======== EXTRACTED INFORMATION

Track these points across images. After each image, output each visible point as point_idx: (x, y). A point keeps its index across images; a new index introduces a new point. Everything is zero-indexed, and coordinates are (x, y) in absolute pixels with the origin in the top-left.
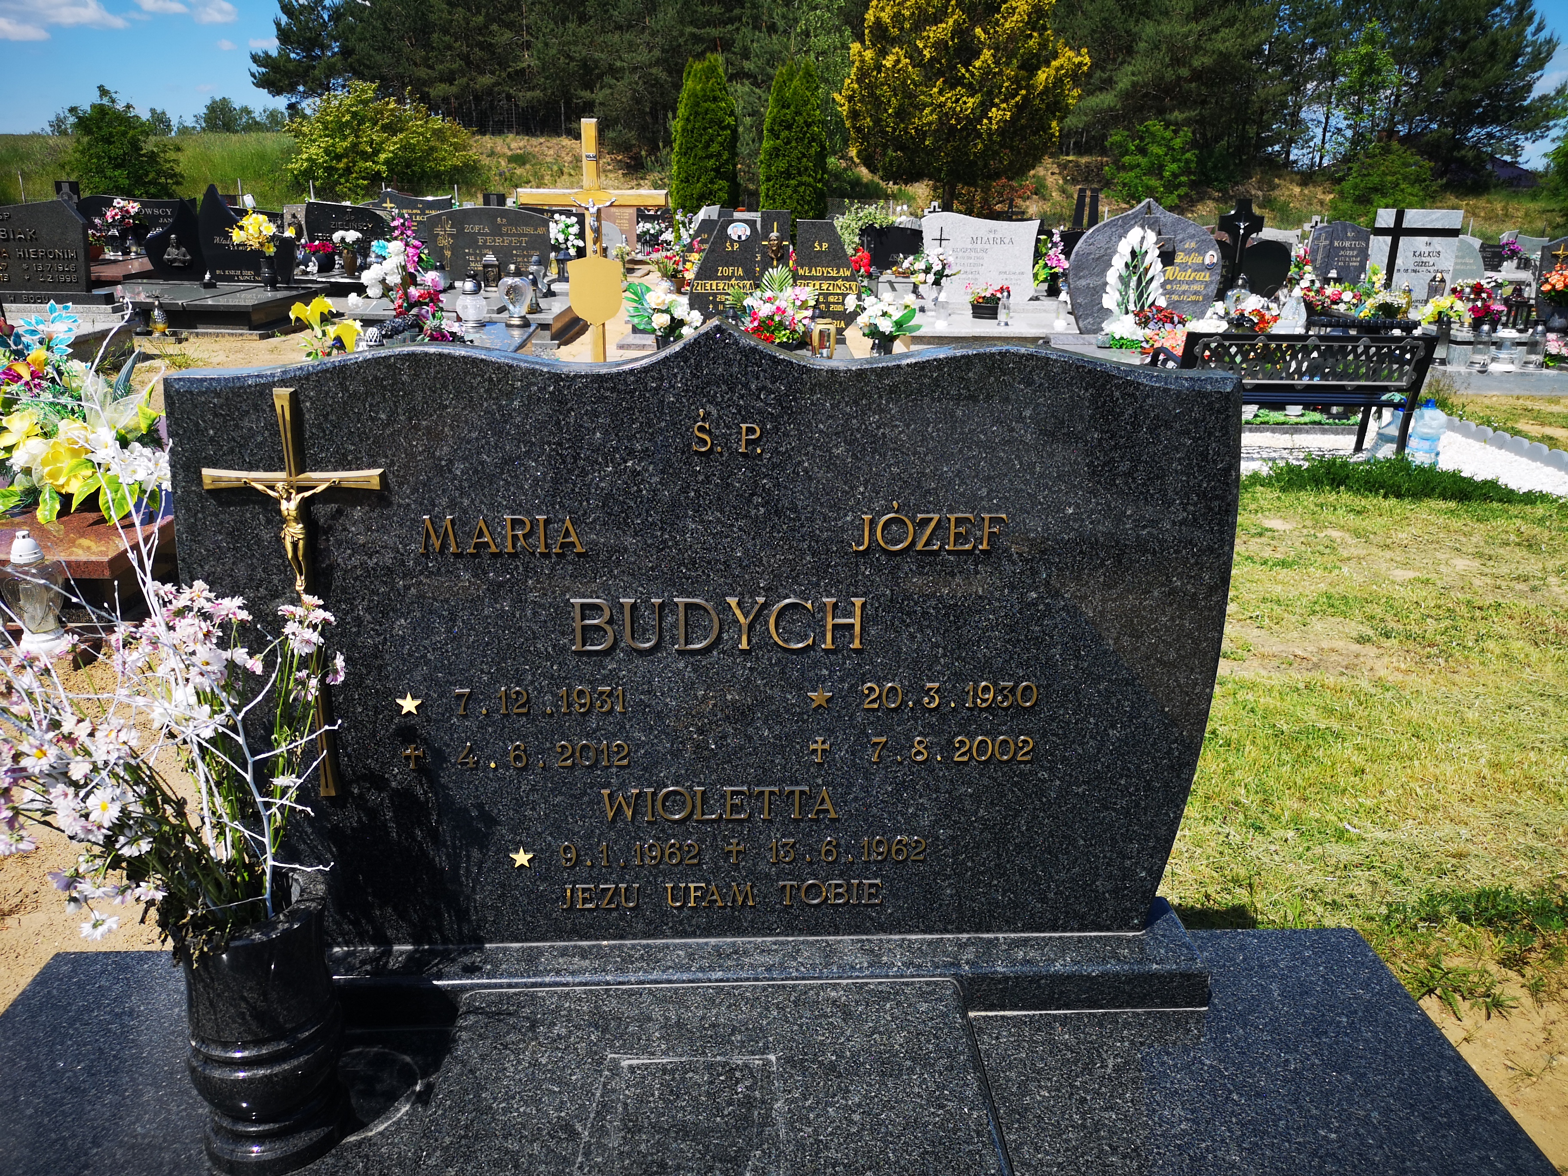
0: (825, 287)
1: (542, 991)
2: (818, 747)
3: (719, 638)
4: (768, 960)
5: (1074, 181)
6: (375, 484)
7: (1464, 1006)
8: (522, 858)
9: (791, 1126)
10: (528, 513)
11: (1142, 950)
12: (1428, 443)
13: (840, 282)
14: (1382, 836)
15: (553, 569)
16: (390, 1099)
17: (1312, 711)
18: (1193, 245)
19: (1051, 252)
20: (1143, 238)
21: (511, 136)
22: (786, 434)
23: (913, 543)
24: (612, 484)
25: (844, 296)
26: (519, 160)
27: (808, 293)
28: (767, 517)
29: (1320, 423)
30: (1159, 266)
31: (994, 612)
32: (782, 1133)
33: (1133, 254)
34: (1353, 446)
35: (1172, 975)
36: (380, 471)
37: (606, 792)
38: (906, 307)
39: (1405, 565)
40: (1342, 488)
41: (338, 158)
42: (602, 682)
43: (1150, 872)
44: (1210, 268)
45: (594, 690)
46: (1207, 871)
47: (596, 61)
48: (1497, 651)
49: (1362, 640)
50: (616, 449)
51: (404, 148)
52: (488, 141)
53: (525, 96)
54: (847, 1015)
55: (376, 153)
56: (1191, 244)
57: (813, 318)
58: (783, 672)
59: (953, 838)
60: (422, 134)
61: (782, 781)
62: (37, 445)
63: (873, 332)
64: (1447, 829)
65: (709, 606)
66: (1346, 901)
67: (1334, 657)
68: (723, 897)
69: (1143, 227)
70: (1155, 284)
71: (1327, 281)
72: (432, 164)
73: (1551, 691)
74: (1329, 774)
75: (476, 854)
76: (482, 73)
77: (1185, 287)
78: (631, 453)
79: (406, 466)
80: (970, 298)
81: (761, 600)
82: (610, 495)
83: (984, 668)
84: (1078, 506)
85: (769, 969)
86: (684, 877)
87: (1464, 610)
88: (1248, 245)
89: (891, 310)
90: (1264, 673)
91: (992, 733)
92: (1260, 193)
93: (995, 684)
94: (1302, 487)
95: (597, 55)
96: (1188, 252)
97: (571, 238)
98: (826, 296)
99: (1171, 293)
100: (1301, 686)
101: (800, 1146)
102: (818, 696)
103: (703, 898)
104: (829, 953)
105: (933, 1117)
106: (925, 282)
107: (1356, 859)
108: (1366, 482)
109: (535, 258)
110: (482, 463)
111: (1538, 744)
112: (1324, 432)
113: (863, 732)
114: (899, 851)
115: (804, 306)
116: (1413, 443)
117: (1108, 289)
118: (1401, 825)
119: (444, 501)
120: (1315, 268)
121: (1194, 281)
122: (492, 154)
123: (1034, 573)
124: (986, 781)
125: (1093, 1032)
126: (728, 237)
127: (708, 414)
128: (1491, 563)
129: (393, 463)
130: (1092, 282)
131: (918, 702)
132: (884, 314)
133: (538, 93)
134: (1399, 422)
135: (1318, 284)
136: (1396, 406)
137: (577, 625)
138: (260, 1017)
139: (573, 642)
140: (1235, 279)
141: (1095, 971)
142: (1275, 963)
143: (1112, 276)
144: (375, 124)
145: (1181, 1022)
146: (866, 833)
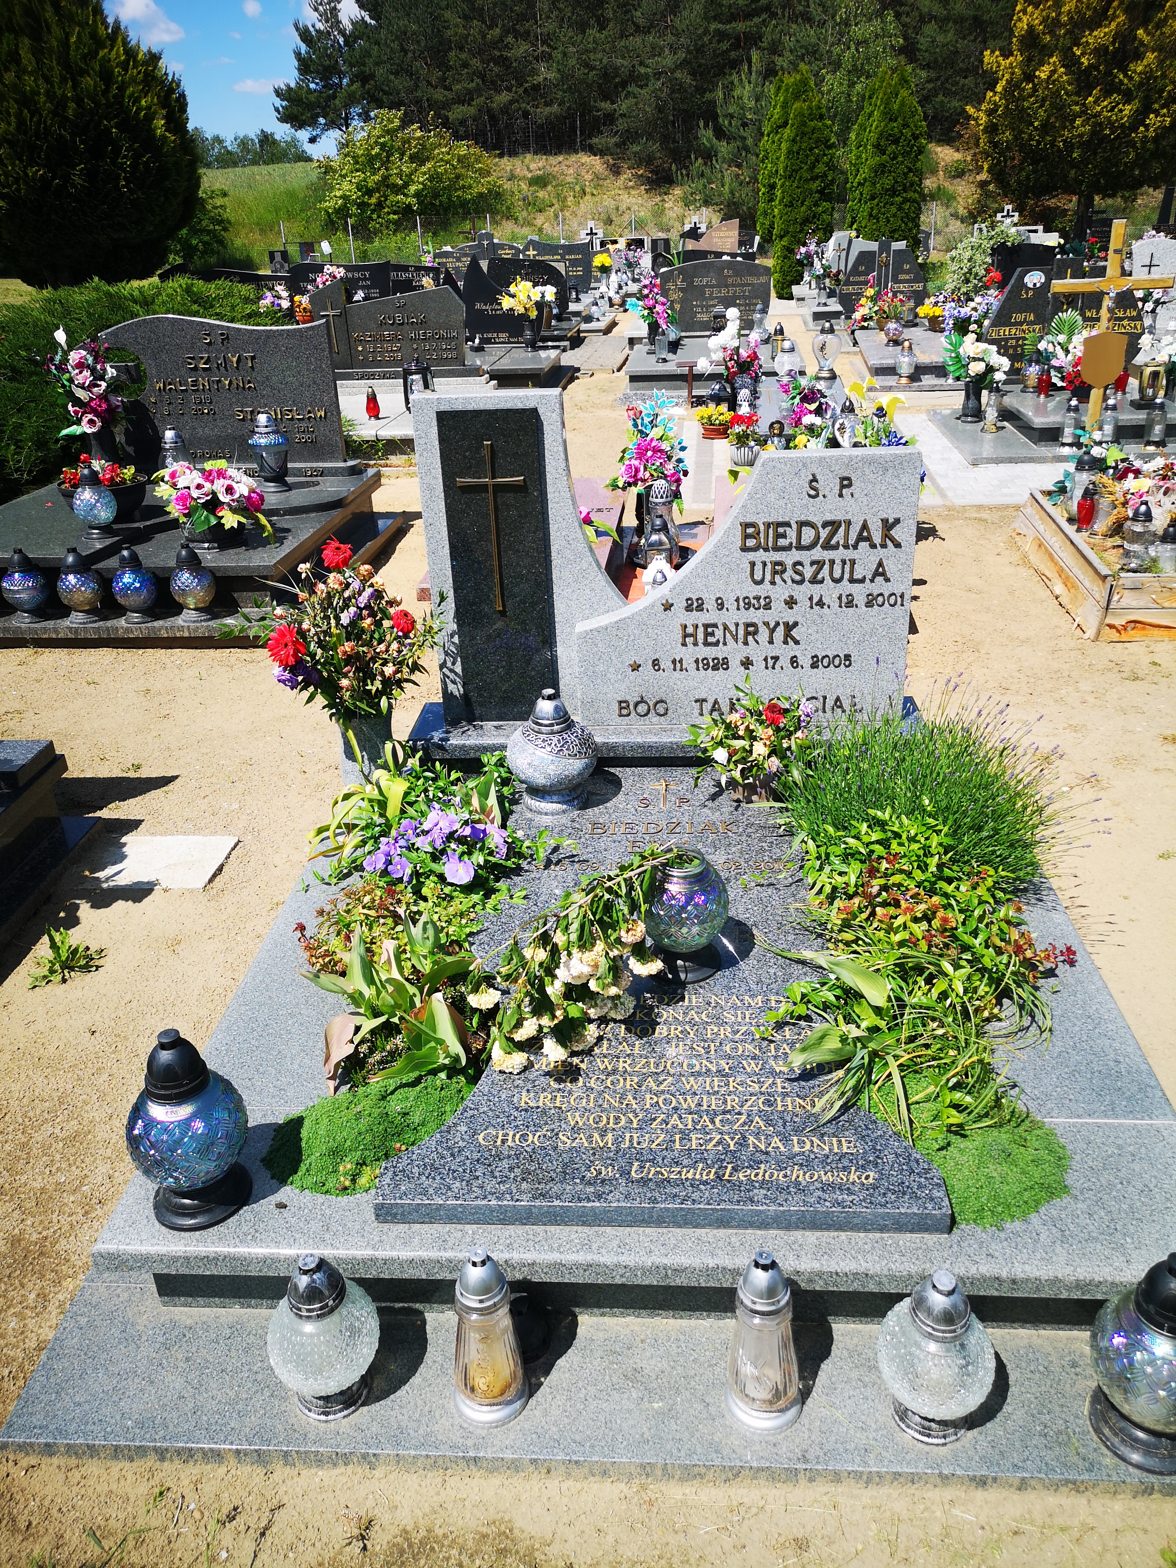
21: (529, 156)
26: (540, 181)
41: (369, 192)
47: (617, 68)
51: (431, 179)
52: (507, 164)
53: (544, 112)
55: (406, 185)
60: (447, 162)
72: (460, 193)
76: (498, 91)
95: (619, 62)
109: (759, 307)
122: (512, 177)
133: (555, 108)
144: (403, 154)
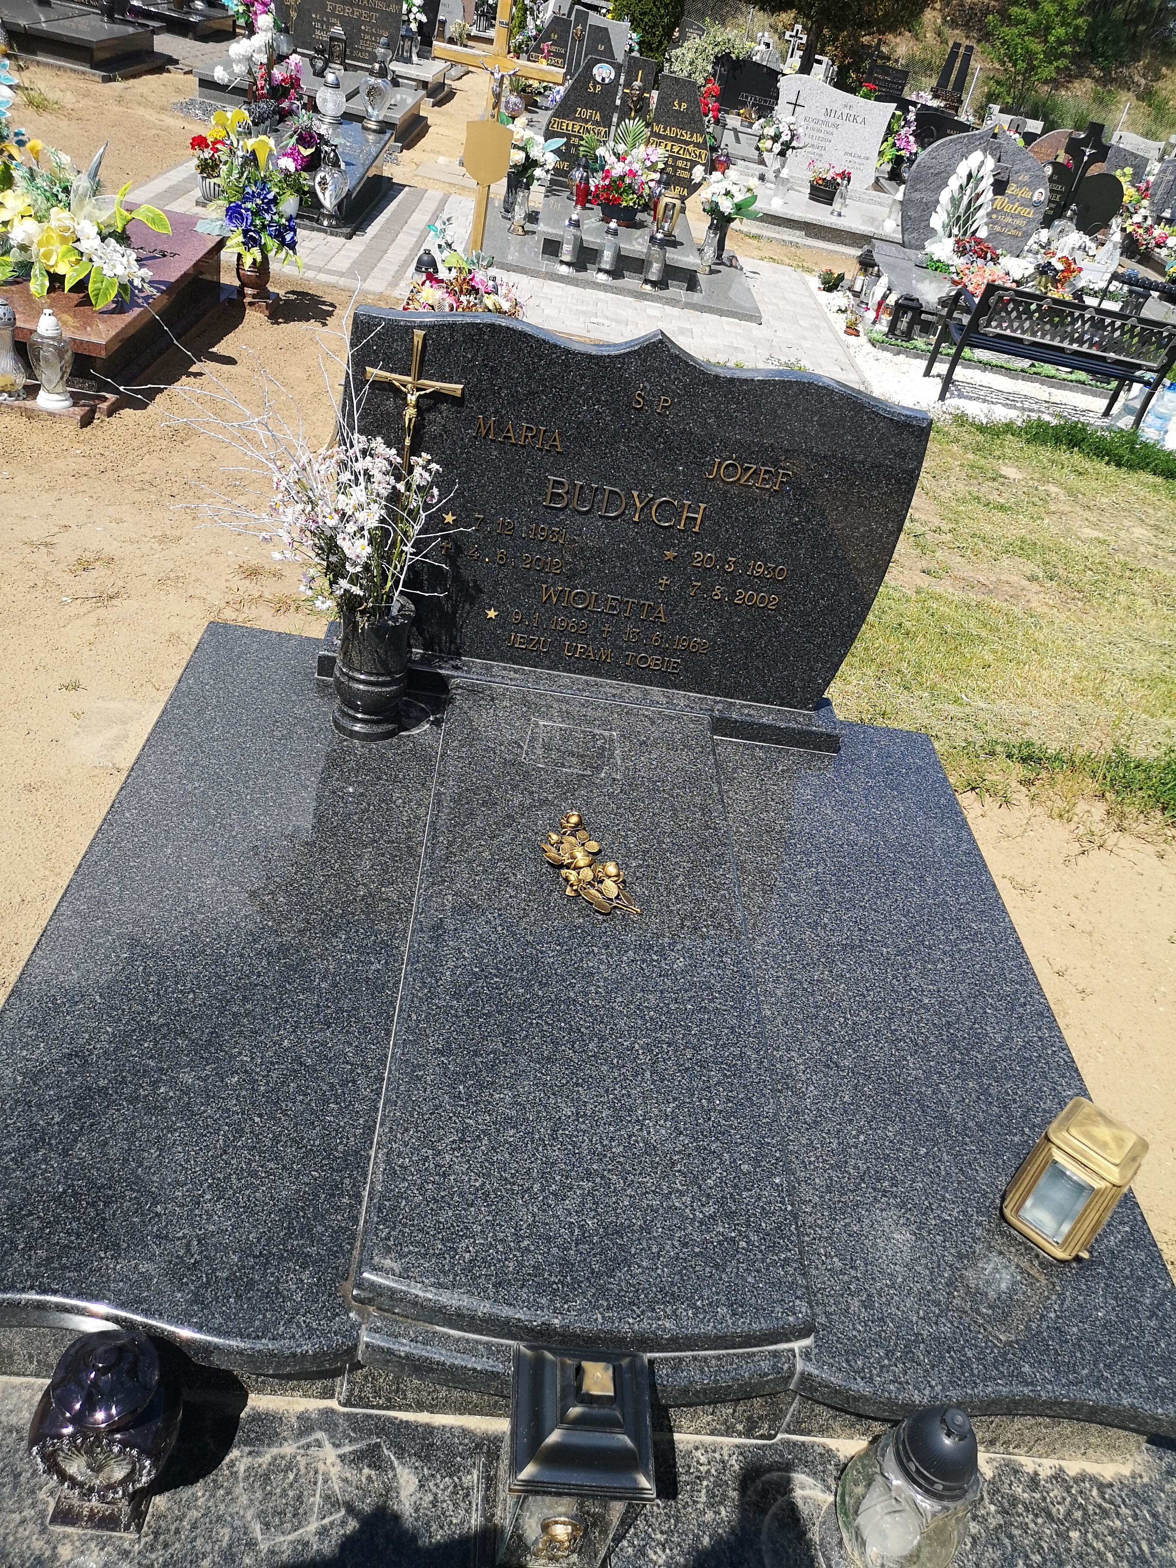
0: (676, 149)
1: (494, 685)
2: (664, 582)
3: (623, 512)
4: (614, 691)
5: (954, 24)
6: (458, 394)
7: (988, 799)
8: (492, 614)
9: (623, 760)
10: (536, 425)
11: (810, 720)
12: (1161, 421)
13: (691, 148)
14: (982, 705)
15: (542, 458)
16: (417, 723)
17: (973, 622)
18: (1027, 178)
19: (903, 132)
20: (983, 162)
22: (684, 406)
23: (739, 479)
24: (585, 416)
25: (694, 164)
27: (658, 154)
28: (664, 450)
29: (1083, 383)
30: (990, 195)
31: (773, 524)
32: (619, 762)
33: (970, 176)
34: (1103, 411)
35: (822, 733)
36: (461, 386)
37: (544, 586)
38: (749, 190)
39: (1095, 526)
40: (1076, 449)
42: (555, 525)
43: (824, 680)
44: (1036, 205)
45: (550, 529)
46: (867, 707)
48: (1124, 604)
49: (1033, 579)
50: (591, 398)
54: (653, 723)
56: (1025, 178)
57: (659, 182)
58: (653, 537)
59: (724, 644)
61: (640, 597)
62: (30, 225)
63: (713, 210)
64: (1026, 709)
65: (622, 494)
66: (943, 736)
67: (1007, 587)
68: (595, 654)
69: (984, 151)
70: (982, 212)
71: (1159, 220)
73: (1145, 637)
74: (967, 664)
75: (467, 607)
77: (1009, 220)
78: (599, 401)
79: (476, 386)
80: (810, 176)
81: (651, 496)
82: (582, 422)
83: (761, 554)
84: (831, 475)
85: (614, 696)
86: (576, 640)
87: (1117, 570)
88: (1087, 175)
89: (734, 190)
90: (951, 590)
91: (758, 591)
92: (1143, 81)
93: (766, 564)
94: (1044, 443)
96: (1021, 184)
97: (415, 9)
98: (676, 159)
99: (995, 223)
100: (974, 604)
101: (627, 768)
102: (670, 554)
103: (583, 653)
104: (646, 693)
105: (690, 768)
106: (771, 151)
107: (961, 715)
108: (1097, 448)
109: (383, 40)
110: (517, 392)
111: (1114, 670)
112: (1085, 392)
113: (690, 578)
114: (694, 647)
115: (652, 168)
116: (1149, 418)
117: (938, 209)
118: (998, 702)
119: (492, 409)
120: (1152, 203)
121: (1019, 216)
123: (800, 507)
124: (749, 616)
125: (775, 755)
126: (593, 77)
127: (645, 387)
128: (1162, 536)
129: (469, 383)
130: (926, 196)
131: (722, 567)
132: (727, 193)
134: (1143, 397)
135: (1149, 222)
136: (1147, 384)
137: (549, 491)
138: (384, 663)
139: (544, 500)
140: (1066, 207)
141: (783, 725)
142: (879, 742)
143: (945, 197)
145: (821, 759)
146: (678, 633)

================

Reproduce the listing above word for word, omitting the pictures.

Track these points across images. After each image, output each visible point as point_idx: (x, y). A point keeps its index across images; a new index introduces a new point. Everything is zero-indexed, and coordinates are (x, y) in absolute pixels with the origin in the top-left.
0: (825, 287)
1: (542, 991)
2: (818, 747)
3: (719, 638)
4: (768, 960)
5: (1074, 181)
6: (375, 484)
7: (1464, 1006)
8: (522, 858)
9: (791, 1126)
10: (528, 513)
11: (1142, 950)
12: (1428, 443)
13: (840, 282)
14: (1382, 836)
15: (553, 569)
16: (390, 1099)
17: (1312, 711)
18: (1193, 245)
19: (1051, 252)
20: (1143, 238)
21: (511, 136)
22: (786, 434)
23: (913, 543)
24: (612, 484)
25: (844, 296)
26: (519, 160)
27: (808, 293)
28: (767, 517)
29: (1320, 423)
30: (1159, 266)
31: (994, 612)
32: (782, 1133)
33: (1133, 254)
34: (1353, 446)
35: (1172, 975)
36: (380, 471)
37: (606, 792)
38: (906, 307)
39: (1405, 565)
40: (1342, 488)
41: (338, 158)
42: (602, 682)
43: (1150, 872)
44: (1210, 268)
45: (594, 690)
46: (1207, 871)
47: (596, 61)
48: (1497, 651)
49: (1362, 640)
50: (616, 449)
51: (404, 148)
52: (488, 141)
53: (525, 96)
54: (847, 1015)
55: (376, 153)
56: (1191, 244)
57: (813, 318)
58: (783, 672)
59: (953, 838)
60: (422, 134)
61: (782, 781)
62: (37, 445)
63: (873, 332)
64: (1447, 829)
65: (709, 606)
66: (1346, 901)
67: (1334, 657)
68: (723, 897)
69: (1143, 227)
70: (1155, 284)
71: (1327, 281)
72: (432, 164)
73: (1551, 691)
74: (1329, 774)
75: (476, 854)
76: (482, 73)
77: (1185, 287)
78: (631, 453)
79: (406, 466)
80: (970, 298)
81: (761, 600)
82: (610, 495)
83: (984, 668)
84: (1078, 506)
85: (769, 969)
86: (684, 877)
87: (1464, 610)
88: (1248, 245)
89: (891, 310)
90: (1264, 673)
91: (992, 733)
92: (1260, 193)
93: (995, 684)
94: (1302, 487)
95: (597, 55)
96: (1188, 252)
97: (571, 238)
98: (826, 296)
99: (1171, 293)
100: (1301, 686)
101: (800, 1146)
102: (818, 696)
103: (703, 898)
104: (829, 953)
105: (933, 1117)
106: (925, 282)
107: (1356, 859)
108: (1366, 482)
109: (535, 258)
110: (482, 463)
111: (1538, 744)
112: (1324, 432)
113: (863, 732)
114: (899, 851)
115: (804, 306)
116: (1413, 443)
117: (1108, 289)
118: (1401, 825)
119: (444, 501)
120: (1315, 268)
121: (1194, 281)
122: (492, 154)
123: (1034, 573)
124: (986, 781)
125: (1093, 1032)
126: (728, 237)
127: (708, 414)
128: (1491, 563)
129: (393, 463)
130: (1092, 282)
131: (918, 702)
132: (884, 314)
133: (538, 93)
134: (1399, 422)
135: (1318, 284)
136: (1396, 406)
137: (577, 625)
138: (260, 1017)
139: (573, 642)
140: (1235, 279)
141: (1095, 971)
142: (1275, 963)
143: (1112, 276)
144: (375, 124)
145: (1181, 1022)
146: (866, 833)
21: (529, 156)
26: (540, 181)
41: (369, 192)
47: (617, 68)
51: (431, 179)
52: (507, 164)
53: (544, 112)
55: (406, 185)
60: (447, 162)
72: (460, 193)
76: (498, 91)
95: (619, 62)
109: (759, 307)
122: (512, 177)
133: (555, 108)
144: (403, 154)
0: (676, 149)
1: (494, 685)
2: (664, 582)
3: (623, 512)
4: (614, 691)
5: (954, 24)
6: (458, 394)
7: (988, 799)
8: (492, 614)
9: (623, 760)
10: (536, 425)
11: (810, 720)
12: (1161, 421)
13: (691, 148)
14: (982, 705)
15: (542, 458)
16: (417, 723)
17: (973, 622)
18: (1027, 178)
19: (903, 132)
20: (983, 162)
22: (684, 406)
23: (739, 479)
24: (585, 416)
25: (694, 164)
27: (658, 154)
28: (664, 450)
29: (1083, 383)
30: (990, 195)
31: (773, 524)
32: (619, 762)
33: (970, 176)
34: (1103, 411)
35: (822, 733)
36: (461, 386)
37: (544, 586)
38: (749, 190)
39: (1095, 526)
40: (1076, 449)
42: (555, 525)
43: (824, 680)
44: (1036, 205)
45: (550, 529)
46: (867, 707)
48: (1124, 604)
49: (1033, 579)
50: (591, 398)
54: (653, 723)
56: (1025, 178)
57: (659, 182)
58: (653, 537)
59: (724, 644)
61: (640, 597)
62: (30, 225)
63: (713, 210)
64: (1026, 709)
65: (622, 494)
66: (943, 736)
67: (1007, 587)
68: (595, 654)
69: (984, 151)
70: (982, 212)
71: (1159, 220)
73: (1145, 637)
74: (967, 664)
75: (467, 607)
77: (1009, 220)
78: (599, 401)
79: (476, 386)
80: (810, 176)
81: (651, 496)
82: (582, 422)
83: (761, 554)
84: (831, 475)
85: (614, 696)
86: (576, 640)
87: (1117, 570)
88: (1087, 175)
89: (734, 190)
90: (951, 590)
91: (758, 591)
92: (1143, 81)
93: (766, 564)
94: (1044, 443)
96: (1021, 184)
97: (415, 9)
98: (676, 159)
99: (995, 223)
100: (974, 604)
101: (627, 768)
102: (670, 554)
103: (583, 653)
104: (646, 693)
105: (690, 768)
106: (771, 151)
107: (961, 715)
108: (1097, 448)
109: (383, 40)
110: (517, 392)
111: (1114, 670)
112: (1085, 392)
113: (690, 578)
114: (694, 647)
115: (652, 168)
116: (1149, 418)
117: (938, 209)
118: (998, 702)
119: (492, 409)
120: (1152, 203)
121: (1019, 216)
123: (800, 507)
124: (749, 616)
125: (775, 755)
126: (593, 77)
127: (645, 387)
128: (1162, 536)
129: (469, 383)
130: (926, 196)
131: (722, 567)
132: (727, 193)
134: (1143, 397)
135: (1149, 222)
136: (1147, 384)
137: (549, 491)
138: (384, 663)
139: (544, 500)
140: (1066, 207)
141: (783, 725)
142: (879, 742)
143: (945, 197)
145: (821, 759)
146: (678, 633)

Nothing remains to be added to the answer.